Die Standard- und Muster-Verordnung 2004 (StMV 2004), BGBl. II Nr. 312/2004, enthält die Standardanwendung SA001 "Rechnungswesen und Logistik", in welcher die Übermittlung von Daten der Kunden oder Lieferanten des Auftraggebers an die Konzernleitung des Auftraggebers genehmigungsfrei gestellt ist, sofern dies "Lieferanten oder gewerbliche Kunden und Großkunden" betrifft. Da sich die Antragstellerin nicht auf Standardverarbeitungen beruft, kann dieser Umstand zwar nicht unmittelbar nutzbar gemacht werden, doch lässt sich aus dieser Genehmigungsfreiheit die Wertung ableiten, dass in einem Konzern an Datenflüssen für den Zweck "Berichtswesen" grundsätzlich ein berechtigtes Interesse anzunehmen ist, dem im Falle von gewerblich tätigen Betroffenen, insbesondere bei sog. "Großkunden", auch kein überwiegendes berechtigtes Interesse der Betroffenen an der Geheimhaltung ihrer Geschäftsdaten gegenüber der Konzernspitze zukommt. Dementsprechend wurde die Übermittlung genehmigt, wenn auch bei nicht-gewerblich tätigen Betroffenen nur im Einzelfall und nur unter bestimmten Voraussetzungen, weil "konzerninternes Berichts wesen" nicht mit der Erlaubnis völliger Duplizierung aller Daten der Konzerngesellschaften bei der Konzernspitze gleichgesetzt werden kann. Der Kontrolle der Einhaltung dieser Vorraussetzung dient die im Spruchpunkt I. 2 enthaltene Auflage.

3.3. Zur Glaubhaftmachung angemessenen Datenschutzes beim Empfänger

Zur Glaubhaftmachung des angemessenen Datenschutzes beim Empfänger im Ausland haben der Auftraggeber und der Empfänger einen Vertrag abgeschlossen, der den in der Entscheidung der Kommission 2004/915/EG vom 27. Dezember 2004 zur Änderung der Entscheidung 2001/497/EG bezüglich der Einführung alternativer Standardvertragsklauseln für die Übermittlung personenbezogener Daten in Drittländer (Set II), Amtsblatt Nr. L 385 S. 74–84, CELEX:

32004D0915, vorgesehenen Standardvertragsklauseln entspricht.
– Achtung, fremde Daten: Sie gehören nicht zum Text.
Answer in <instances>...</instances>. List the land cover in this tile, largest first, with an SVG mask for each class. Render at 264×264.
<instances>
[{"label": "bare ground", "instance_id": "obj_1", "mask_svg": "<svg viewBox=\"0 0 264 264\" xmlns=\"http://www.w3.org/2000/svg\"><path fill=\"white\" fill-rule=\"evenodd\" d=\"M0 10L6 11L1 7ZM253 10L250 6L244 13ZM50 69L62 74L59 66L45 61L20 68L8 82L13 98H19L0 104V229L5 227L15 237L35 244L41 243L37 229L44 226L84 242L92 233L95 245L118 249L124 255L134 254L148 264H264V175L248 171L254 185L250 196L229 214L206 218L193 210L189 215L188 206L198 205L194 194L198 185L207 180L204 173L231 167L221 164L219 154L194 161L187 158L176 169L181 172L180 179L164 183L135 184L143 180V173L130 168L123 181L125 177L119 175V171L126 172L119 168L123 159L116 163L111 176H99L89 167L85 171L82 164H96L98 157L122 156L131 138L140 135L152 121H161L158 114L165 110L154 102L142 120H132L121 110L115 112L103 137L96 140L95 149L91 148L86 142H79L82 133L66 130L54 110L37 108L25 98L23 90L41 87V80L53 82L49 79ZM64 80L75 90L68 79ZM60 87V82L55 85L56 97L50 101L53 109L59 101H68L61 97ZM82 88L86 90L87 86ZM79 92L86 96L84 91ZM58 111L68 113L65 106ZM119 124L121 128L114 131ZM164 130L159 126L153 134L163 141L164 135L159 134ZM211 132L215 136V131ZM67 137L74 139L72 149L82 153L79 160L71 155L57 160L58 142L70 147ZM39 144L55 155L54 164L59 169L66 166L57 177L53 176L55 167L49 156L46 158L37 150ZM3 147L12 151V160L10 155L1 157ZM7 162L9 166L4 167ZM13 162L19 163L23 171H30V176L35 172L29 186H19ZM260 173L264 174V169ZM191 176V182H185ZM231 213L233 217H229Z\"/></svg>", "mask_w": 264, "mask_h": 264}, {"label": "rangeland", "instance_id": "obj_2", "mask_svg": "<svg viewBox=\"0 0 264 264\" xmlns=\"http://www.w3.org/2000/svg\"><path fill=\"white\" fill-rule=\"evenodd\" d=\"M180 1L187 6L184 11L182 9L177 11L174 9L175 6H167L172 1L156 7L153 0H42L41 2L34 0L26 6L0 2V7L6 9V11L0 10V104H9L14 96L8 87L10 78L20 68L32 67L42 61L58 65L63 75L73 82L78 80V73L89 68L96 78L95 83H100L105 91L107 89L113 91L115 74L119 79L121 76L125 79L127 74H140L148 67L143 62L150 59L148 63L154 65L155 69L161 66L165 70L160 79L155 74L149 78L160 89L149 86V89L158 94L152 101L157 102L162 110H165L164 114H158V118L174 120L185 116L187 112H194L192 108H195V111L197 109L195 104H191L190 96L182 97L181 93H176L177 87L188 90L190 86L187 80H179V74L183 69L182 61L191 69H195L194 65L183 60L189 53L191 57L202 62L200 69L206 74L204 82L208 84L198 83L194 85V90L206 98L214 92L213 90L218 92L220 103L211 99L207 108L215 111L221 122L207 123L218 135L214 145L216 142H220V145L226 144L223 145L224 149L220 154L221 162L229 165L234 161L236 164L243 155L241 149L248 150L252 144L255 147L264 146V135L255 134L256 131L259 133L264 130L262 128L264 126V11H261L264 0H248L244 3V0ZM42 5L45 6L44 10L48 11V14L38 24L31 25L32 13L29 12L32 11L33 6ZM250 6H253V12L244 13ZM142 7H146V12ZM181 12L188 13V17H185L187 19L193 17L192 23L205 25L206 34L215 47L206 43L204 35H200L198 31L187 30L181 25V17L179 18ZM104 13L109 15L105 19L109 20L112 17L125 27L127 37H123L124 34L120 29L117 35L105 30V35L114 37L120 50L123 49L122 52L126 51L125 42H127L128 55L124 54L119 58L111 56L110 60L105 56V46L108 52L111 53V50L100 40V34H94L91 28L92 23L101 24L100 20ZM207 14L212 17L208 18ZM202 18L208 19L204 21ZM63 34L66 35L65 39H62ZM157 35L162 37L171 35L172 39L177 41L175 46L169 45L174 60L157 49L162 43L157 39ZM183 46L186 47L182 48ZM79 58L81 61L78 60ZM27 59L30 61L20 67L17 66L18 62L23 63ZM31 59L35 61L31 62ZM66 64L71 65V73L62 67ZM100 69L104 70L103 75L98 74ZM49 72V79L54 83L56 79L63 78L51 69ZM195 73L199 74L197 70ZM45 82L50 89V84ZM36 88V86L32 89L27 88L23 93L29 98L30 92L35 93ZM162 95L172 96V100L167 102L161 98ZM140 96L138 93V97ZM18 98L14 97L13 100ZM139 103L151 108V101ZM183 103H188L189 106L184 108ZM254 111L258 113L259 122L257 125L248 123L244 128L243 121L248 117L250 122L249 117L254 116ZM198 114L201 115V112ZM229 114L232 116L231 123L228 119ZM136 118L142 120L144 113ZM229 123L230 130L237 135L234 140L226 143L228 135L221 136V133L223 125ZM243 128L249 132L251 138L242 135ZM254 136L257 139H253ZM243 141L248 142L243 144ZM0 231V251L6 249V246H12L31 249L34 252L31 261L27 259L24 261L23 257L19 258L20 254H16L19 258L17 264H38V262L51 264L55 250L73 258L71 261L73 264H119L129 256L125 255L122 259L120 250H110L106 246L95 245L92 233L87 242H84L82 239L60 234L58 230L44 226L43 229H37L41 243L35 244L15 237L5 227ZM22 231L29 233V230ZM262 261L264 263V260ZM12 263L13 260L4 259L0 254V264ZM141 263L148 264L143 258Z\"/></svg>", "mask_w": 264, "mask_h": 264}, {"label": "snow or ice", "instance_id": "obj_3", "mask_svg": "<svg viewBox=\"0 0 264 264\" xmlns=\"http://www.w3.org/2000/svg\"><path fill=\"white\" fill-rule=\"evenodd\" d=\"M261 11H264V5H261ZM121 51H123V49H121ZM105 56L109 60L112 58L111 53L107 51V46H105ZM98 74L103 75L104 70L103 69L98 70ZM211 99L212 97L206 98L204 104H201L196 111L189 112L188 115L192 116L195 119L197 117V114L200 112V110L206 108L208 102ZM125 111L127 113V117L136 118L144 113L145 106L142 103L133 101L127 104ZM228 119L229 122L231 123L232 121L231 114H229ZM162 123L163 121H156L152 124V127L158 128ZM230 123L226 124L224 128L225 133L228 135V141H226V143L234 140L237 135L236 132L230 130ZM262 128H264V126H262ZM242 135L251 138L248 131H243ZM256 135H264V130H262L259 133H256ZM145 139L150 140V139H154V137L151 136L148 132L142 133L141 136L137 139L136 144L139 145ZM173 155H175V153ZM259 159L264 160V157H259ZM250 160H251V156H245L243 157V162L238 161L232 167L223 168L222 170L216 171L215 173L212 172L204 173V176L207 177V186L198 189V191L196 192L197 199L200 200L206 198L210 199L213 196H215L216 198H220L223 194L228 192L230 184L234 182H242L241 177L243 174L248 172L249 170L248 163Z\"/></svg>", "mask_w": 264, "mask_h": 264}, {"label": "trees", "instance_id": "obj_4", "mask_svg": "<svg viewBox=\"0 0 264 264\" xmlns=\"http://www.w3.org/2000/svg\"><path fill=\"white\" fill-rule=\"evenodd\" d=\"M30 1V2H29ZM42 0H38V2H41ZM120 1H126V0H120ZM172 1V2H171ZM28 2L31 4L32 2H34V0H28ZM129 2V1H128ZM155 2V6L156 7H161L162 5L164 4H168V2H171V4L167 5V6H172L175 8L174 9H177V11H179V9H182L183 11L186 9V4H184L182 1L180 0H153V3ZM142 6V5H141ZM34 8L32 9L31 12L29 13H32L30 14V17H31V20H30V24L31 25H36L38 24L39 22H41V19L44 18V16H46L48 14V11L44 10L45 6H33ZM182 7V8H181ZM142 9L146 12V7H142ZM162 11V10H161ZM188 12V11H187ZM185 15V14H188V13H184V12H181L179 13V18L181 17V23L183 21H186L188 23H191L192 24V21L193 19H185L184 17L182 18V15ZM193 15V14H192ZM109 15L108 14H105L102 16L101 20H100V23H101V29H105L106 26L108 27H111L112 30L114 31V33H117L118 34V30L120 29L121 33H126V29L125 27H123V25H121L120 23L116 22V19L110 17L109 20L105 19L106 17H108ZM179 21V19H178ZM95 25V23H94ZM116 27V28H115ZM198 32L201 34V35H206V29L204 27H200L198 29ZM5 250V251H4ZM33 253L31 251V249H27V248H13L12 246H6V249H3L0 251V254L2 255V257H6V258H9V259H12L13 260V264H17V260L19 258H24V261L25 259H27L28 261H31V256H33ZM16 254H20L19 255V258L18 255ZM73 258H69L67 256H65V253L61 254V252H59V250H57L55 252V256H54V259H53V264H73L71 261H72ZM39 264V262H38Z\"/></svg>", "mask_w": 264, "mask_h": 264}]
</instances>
Die von der Antragstellerin mit G**** LLC, USA, im Annex B der Standardvertragsklauseln getroffenen Vereinbarungen haben sowohl Überlassungen als auch Übermittlungen von Daten zur Folge. Die vorgelegten Standardvertragsklauseln sind zwar an sich auf die Übermittlung von Daten bezogen, bieten aber für beide Arten des Transfers ausreichende Sicherheit, da aus der Natur einer Überlassung zweifelsfrei hervorgeht, dass jegliche Verwendung der transferierten Daten beim Dienstleister für seine eigenen Zwecke unzulässig und von der vorliegenden Genehmigung nicht gedeckt wäre (vgl. eine ähnliche Sichtweise im Bescheid der DSK K178.244/0005- DSK/2006 vom 13. Dezember 2006). Der Nachweis ausreichenden Datenschutzes beim ausländischen Datenempfänger gilt daher als erbracht im Sinne des § 13 Abs. 2 Z 2 DSG 2000.

3.4. Die Verwaltungsabgabe war gemäß § 78 Abs. 1 AVG iVm §§ 13, 53 Abs. 1 DSG 2000 vorzuschreiben. Demnach ist für Anträge nach § 13 DSG 2000 keine Befreiung von Verwaltungsabgaben normiert.